Task requirements: This exercise calls for copying every line below that holds the word "Massari".

++++

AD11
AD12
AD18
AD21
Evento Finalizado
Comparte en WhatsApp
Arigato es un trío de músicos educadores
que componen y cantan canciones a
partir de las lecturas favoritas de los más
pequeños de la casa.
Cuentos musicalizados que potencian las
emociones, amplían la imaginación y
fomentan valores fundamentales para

++++

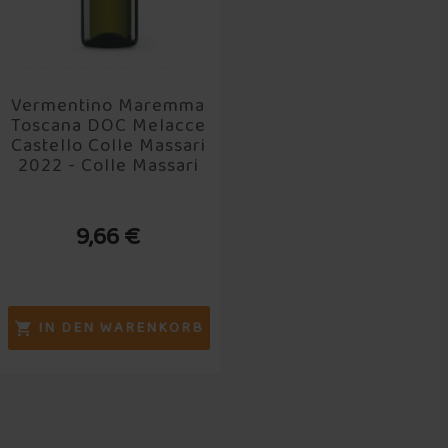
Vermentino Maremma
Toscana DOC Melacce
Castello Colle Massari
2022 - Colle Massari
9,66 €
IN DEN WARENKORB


++++

Output below:
Castello Colle Massari
2022 - Colle Massari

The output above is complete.